**Problems to work on:**
A - Reproduce the passage of the legislative hotline that begins at the words "What does H.R." and ends after "streamlines bill processing.", substituting "copayments" for "co-pays".
B - Answer these questions from the legislative hotline:
(i) What toll-free number reaches the U.S. Capitol switchboard?
(ii) How much had been spent on the Texas merit-pay program by the time the independent evaluation was completed?
(iii) Up to what age does H.R. 3962 require coverage of children on a family's plan, if requested?

**Passage:**
__________

TEXAS AFT LEGISLATIVE HOTLINE--FRIDAY, NOVEMBER 6, 2009

  • Key Health-Care Vote, Coming Soon, Could be Close: Call Congress
  • Verdict Pronounced on Texas Merit-Pay Plan: Ineffective

Key Health-Care Vote, Coming Soon--Call Congress! The Affordable Health Care for America Act, H.R. 3962, is up for a vote on the U.S. House floor within the next few days.

This is the best chance of our lifetime to pass a bill that would hold down your health-care costs, improve the quality of care, and make sure you and your family have coverage you can count on.

The fate of this bill could well be in your hands. The margin could be as close as one vote. Big insurance companies with their legions of lobbyists are out in force to kill the bill. Your own representative in the U.S. House could be the deciding vote.

Please call your U.S. representative today on this toll-free line to the U.S. Capitol switchboard: 1-877-323-5246. Urge your U.S. House member to vote "yes" on H.R. 3962! (Not sure who represents you? Find out by plugging in your address at this site: www.fyi.legis.state.tx.us.)

What does H.R. 3962 do?

  • Covers nearly everyone (96 percent of all Americans).
  • Requires employers to pay a fair share.
  • Includes a strong public option to lower health-care costs and make insurance companies compete.
  • Doesn't tax the health benefits of middle-class working families.
  • Ends co-pays for preventive services, meaning fewer costly ER visits and hospitalizations.
  • Ends denial of coverage for people with pre-existing conditions.
  • Stops lifetime limits on coverage.
  • Caps administrative costs and streamlines bill processing.
  • Requires coverage of children on a family's plan until age 27 if requested.
  • Prohibits price-fixing and collusion by insurance companies.
  • Helps employers and unions reduce costs of coverage for early retirees (55- to 64-year-olds).
  • Reduces drug costs by shrinking the Medicare Part D "donut hole" and (finally!) allowing Medicare to negotiate prices with the drug companies.
  • Increases the number of primary-care doctors and primary-care community health centers.
Official Verdict on Texas Merit-Pay Scheme--No Impact: A few years ago Gov. Rick Perry launched an "educator excellence" grant program of bonuses for teachers, linked to students' scores on standardized tests. The legislature in 2006 then hugely expanded the program before any evaluation of its initial impact on student performance could be done. Now, $300 million later, an independent evaluation commissioned by the state has been completed, and it shows the bonus scheme had zero discernible impact on student achievement or teacher retention.

The legislature meanwhile decided this year to phase out this "educator excellence" grant program but will spend even larger sums on another unproven scheme of "district awards for teacher excellence." The infatuation with so-called "performance pay" extends to the nation's capital, where the U.S. Department of Education is pushing the practice as well, in spite of the lack of evidence of effectiveness.

By happenstance, the deflating report on the Texas merit-pay experiment coincides with publication of a Century Foundation issue brief cataloging "Eight Reasons Not to Tie Teacher Pay to Standardized Test Results"(available online at http://www.tcf.org/list.asp?type=PB&pubid=698). Here's a quick summary of the issue brief's argument, courtesy of education historian and former U.S. Department of Education official Diane Ravitch:

'Even reliable standardized tests are valid only when they are used for their intended purposes'; students are not randomly assigned to schools or to classes; state data systems are in their infancy, and it is far too soon to produce reliable and accurate longitudinal data; the assumption behind such plans is that teachers are holding back on their efforts because they are not paid enough (when it is far likelier that teachers, schools, and legislators 'simply don't know how to improve educational prospects for poor children'); such an approach will inhibit collaboration among teachers; and most teachers don't teach a subject or grade that is subject to regular testing.

__________

**Data extract:**
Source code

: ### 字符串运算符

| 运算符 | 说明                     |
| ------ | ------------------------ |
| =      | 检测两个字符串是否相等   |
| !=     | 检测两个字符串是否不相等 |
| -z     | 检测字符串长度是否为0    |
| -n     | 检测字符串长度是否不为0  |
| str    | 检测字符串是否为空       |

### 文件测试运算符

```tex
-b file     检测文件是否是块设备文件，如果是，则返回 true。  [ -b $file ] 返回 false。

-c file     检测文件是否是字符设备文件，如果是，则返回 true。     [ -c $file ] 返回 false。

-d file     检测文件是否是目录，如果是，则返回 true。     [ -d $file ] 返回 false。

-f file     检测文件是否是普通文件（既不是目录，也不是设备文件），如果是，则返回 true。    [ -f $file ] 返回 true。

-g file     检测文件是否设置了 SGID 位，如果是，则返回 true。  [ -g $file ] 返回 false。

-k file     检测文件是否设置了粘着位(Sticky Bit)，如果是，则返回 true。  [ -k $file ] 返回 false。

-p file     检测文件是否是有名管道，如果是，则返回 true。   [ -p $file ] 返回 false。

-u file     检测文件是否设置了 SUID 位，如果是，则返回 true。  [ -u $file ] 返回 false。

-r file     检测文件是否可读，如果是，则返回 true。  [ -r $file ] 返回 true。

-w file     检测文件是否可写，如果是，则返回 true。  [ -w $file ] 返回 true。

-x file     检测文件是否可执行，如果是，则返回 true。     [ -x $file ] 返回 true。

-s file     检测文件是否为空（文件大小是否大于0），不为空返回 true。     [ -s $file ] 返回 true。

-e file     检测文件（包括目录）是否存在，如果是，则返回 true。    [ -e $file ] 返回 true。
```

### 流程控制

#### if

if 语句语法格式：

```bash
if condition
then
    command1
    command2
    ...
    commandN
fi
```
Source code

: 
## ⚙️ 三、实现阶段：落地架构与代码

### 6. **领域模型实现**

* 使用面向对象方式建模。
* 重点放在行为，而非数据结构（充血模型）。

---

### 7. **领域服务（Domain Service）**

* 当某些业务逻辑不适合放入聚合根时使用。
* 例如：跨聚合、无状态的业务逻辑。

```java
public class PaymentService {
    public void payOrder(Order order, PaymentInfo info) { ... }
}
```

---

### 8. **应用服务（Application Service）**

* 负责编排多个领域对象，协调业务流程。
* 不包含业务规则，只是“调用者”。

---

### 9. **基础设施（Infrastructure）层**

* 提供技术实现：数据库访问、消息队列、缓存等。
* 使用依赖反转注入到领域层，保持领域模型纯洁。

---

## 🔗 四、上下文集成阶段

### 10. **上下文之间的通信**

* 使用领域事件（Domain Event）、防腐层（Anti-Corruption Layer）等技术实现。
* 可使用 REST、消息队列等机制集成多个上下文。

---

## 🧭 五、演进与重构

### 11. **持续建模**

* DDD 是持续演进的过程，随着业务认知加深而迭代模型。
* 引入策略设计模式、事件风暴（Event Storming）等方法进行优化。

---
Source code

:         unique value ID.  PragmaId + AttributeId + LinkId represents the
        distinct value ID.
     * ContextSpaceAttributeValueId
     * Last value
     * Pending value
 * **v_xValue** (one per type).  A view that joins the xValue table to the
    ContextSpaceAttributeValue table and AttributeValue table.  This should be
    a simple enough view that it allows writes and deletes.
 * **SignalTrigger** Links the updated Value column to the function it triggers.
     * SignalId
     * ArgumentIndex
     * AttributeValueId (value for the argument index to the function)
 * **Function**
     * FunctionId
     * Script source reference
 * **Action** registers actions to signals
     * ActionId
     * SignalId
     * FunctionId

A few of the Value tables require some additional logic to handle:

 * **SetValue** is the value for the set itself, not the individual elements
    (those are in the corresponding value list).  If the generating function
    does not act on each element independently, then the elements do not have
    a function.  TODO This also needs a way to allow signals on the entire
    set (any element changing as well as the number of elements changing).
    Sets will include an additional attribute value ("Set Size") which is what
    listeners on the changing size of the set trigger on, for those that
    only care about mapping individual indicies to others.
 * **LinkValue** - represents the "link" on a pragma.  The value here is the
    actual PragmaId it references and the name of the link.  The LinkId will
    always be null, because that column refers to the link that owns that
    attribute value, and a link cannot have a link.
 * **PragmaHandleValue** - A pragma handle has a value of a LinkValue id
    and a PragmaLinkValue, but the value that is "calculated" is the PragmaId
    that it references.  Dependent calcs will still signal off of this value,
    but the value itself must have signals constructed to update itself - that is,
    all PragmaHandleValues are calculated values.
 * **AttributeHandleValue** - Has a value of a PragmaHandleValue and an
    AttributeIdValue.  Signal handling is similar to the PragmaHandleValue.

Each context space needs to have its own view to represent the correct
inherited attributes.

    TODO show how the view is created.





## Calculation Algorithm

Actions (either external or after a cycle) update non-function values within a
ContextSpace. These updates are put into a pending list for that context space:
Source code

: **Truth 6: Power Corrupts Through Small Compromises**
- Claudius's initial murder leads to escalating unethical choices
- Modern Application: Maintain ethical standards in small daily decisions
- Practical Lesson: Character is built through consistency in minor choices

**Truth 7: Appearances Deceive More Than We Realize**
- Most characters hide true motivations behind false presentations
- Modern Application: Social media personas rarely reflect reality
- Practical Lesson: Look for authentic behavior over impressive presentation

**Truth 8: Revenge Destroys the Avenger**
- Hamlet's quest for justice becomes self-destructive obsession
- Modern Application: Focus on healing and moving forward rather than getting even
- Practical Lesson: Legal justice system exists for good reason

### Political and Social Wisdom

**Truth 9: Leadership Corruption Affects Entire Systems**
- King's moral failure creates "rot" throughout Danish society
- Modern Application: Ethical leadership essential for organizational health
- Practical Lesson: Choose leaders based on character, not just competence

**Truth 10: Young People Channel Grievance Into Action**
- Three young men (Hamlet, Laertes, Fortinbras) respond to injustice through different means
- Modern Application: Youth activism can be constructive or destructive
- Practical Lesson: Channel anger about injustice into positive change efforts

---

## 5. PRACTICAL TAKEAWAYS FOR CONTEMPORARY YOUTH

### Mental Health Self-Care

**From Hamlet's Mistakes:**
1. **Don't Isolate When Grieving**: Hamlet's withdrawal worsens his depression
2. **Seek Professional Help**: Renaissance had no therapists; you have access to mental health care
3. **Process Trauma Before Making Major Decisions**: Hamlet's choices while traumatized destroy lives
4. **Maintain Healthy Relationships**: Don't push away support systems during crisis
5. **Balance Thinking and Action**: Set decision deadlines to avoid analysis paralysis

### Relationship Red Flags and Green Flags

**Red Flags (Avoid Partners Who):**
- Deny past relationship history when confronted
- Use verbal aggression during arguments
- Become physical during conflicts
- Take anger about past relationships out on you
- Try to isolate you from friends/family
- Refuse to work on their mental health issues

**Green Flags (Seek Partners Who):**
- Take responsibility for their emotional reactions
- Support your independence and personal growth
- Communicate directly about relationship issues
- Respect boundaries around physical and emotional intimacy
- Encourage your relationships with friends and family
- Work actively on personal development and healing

__________

**Task responses:**
A -
What does H.R. 3962 do?

  • Covers nearly everyone (96 percent of all Americans).
  • Requires employers to pay a fair share.
  • Includes a strong public option to lower health-care costs and make insurance companies compete.
  • Doesn't tax the health benefits of middle-class working families.
  • Ends copayments for preventive services, meaning fewer costly ER visits and hospitalizations.
  • Ends denial of coverage for people with pre-existing conditions.
  • Stops lifetime limits on coverage.
  • Caps administrative costs and streamlines bill processing.

B -
(i) 1-877-323-5246
(ii) $300 million
(iii) Age 27